Exercise directions: All of the records below must be output exactly, with no pictures carried over.

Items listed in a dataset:
⟨

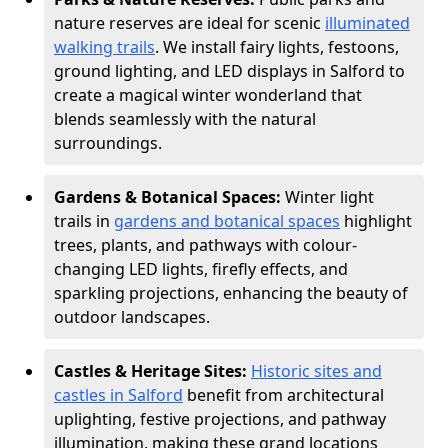
nature reserves are ideal for scenic
illuminated
walking trails
. We install fairy lights, festoons,
ground lighting, and LED displays in Salford to
create a magical winter wonderland that
blends seamlessly with the natural
surroundings.
Gardens & Botanical Spaces:
Winter light
trails in
gardens and botanical spaces
highlight
trees, plants, and pathways with colour-
changing LED lights, firefly effects, and
sparkling projections, enhancing the beauty of
outdoor landscapes.
Castles & Heritage Sites:
Historic sites and
castles in Salford
benefit from architectural
uplighting, festive projections, and pathway
illumination, making these grand locations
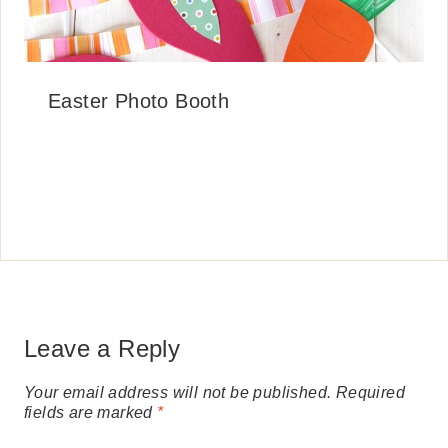
Easter Photo Booth
Leave a Reply
Your email address will not be published.
Required
fields are marked
*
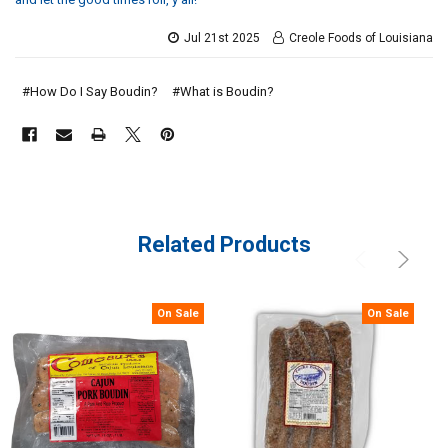
Jul 21st 2025
Creole Foods of Louisiana
#How Do I Say Boudin?
#​What is Boudin?
Related Products
On Sale
On Sale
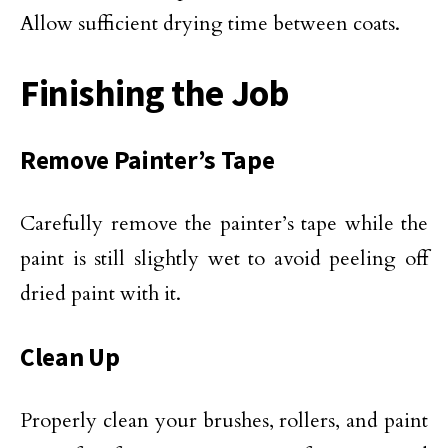
Allow sufficient drying time between coats.
Finishing the Job
Remove Painter’s Tape
Carefully remove the painter’s tape while the
paint is still slightly wet to avoid peeling off
dried paint with it.
Clean Up
Properly clean your brushes, rollers, and paint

⟩

Answer area:
nature reserves are ideal for scenic
illuminated
walking trails
. We install fairy lights, festoons,
ground lighting, and LED displays in Salford to
create a magical winter wonderland that
blends seamlessly with the natural
surroundings.
Gardens & Botanical Spaces:
Winter light
trails in
gardens and botanical spaces
highlight
trees, plants, and pathways with colour-
changing LED lights, firefly effects, and
sparkling projections, enhancing the beauty of
outdoor landscapes.
Castles & Heritage Sites:
Historic sites and
castles in Salford
benefit from architectural
uplighting, festive projections, and pathway
illumination, making these grand locations
Easter Photo Booth
Leave a Reply
Your email address will not be published.
Required
fields are marked
*
Jul 21st 2025
Creole Foods of Louisiana
#How Do I Say Boudin?
#​What is Boudin?
Related Products
On Sale
On Sale
Allow sufficient drying time between coats.
Finishing the Job
Remove Painter’s Tape
Carefully remove the painter’s tape while the
paint is still slightly wet to avoid peeling off
dried paint with it.
Clean Up
Properly clean your brushes, rollers, and paint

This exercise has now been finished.